集落でも大きな家屋の中で、立派な椅子に腰掛けた大男が不機嫌そうに身体を揺すっていた。男の頭には鹿のように枝分かれした大きな角があり、肌の色は赤黒く、身体も通常の鬼よりふた回りは大きかった。


この集落の長であるリードバックは、この日もいつも通りに不機嫌だった。せっかく前の長を倒し、新しい長になったにも関わらず、自分が周りから尊敬されていないと感じていたからだ。


それは、リードバックの粗暴かつ強欲な性格が原因だったが、自己中心的な考えしか出来ない彼には自分に問題があるなど考えもしないのだろう。そのため、リードバックは全ての原因が自分以外にあると考えた。


あの親子の所為だ…あの親子が俺の思い通りにならないからだ。本来ならあの小娘もあの生意気な青肌の女も長となった自分のモノになるべきなのだ。
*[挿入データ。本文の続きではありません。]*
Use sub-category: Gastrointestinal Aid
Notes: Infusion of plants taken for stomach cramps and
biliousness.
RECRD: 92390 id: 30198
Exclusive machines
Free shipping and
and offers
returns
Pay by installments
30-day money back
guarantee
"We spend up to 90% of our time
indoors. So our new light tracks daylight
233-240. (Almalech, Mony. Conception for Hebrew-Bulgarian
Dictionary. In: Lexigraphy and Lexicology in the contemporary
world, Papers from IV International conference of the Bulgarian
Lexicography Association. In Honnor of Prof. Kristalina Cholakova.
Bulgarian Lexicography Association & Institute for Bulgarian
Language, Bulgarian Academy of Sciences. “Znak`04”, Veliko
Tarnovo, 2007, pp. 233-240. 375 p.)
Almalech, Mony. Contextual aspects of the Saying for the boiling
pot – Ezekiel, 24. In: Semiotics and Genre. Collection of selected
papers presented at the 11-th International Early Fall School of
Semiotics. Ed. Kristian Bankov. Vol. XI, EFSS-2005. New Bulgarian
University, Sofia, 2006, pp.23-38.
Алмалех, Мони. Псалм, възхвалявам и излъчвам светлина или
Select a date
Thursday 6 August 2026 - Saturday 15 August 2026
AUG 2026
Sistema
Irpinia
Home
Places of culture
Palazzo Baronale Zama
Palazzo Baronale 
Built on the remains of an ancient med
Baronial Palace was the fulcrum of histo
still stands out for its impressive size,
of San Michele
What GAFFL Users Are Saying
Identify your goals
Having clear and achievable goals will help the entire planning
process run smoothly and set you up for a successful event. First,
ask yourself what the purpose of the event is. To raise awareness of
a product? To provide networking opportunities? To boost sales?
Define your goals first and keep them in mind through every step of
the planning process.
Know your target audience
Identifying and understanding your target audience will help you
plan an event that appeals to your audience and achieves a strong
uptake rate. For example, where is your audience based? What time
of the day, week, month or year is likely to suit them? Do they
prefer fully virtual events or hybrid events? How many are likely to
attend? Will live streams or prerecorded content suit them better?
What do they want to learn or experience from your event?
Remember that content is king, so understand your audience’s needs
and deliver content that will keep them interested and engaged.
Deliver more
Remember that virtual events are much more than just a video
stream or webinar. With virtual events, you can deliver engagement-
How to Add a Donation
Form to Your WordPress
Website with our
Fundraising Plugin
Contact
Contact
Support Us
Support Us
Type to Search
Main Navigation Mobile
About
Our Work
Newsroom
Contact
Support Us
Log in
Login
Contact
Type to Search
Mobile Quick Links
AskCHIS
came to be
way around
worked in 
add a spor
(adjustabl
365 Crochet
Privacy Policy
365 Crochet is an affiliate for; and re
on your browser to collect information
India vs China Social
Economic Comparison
娘を引き渡せばハグレの生活を許してやるという譲歩までしてやったのに、それすら拒否された。これはもう容認できない。


あの親子の家を焼き払い、あの小娘を自分のモノにし、あの生意気な女は手足の一本でも斬り落として、側近たちの慰みモノにでもすれば、溜飲も下がるだろう。


とはいえ、同族同士なら長といえども一対一で決着をつけなければならない。強さこそが鬼族の全てなのだ。あの女と戦えば負けないかもしれないが…無傷ではすまない。


そうなれば反感を持つ同族に寝首をかかれるかもしれない。前長に毒を飲ませ弱らせ、殺した自分のように…そもそもあのハグレを同族として扱う必要があるのだろうか?


そうだ!信頼できる側近と一緒に襲えばいい。そうすれば致命的な傷を負うことなく、安全に倒すことができる。同族でない者にまで伝統を守るなんて馬鹿らしい。他の兵には娘を確保させれば、小娘一人だ問題ないだろう。


決闘を持ちかけ、あの女には側近と5人で対処する。残りの20名の兵には小娘や家屋を抑えさせる。そう考えれば簡単なことだ。


なぜ、今までの長はこんな簡単なことを出来なかったのか?やはり無能ばかりだったのだ。自分が間違いを正すのだ。そうと決まれば時間が惜しい。


側近を集めて準備させるとしよう。集落の中にはこのやり方に納得しない者もいるかもしれないが、全てが終わった後に自分に都合の良いように情報を流せばいい。


リードバックはそう考え、側仕えの一人に4人の側近を呼ぶように申し付け、卑しく嗤った。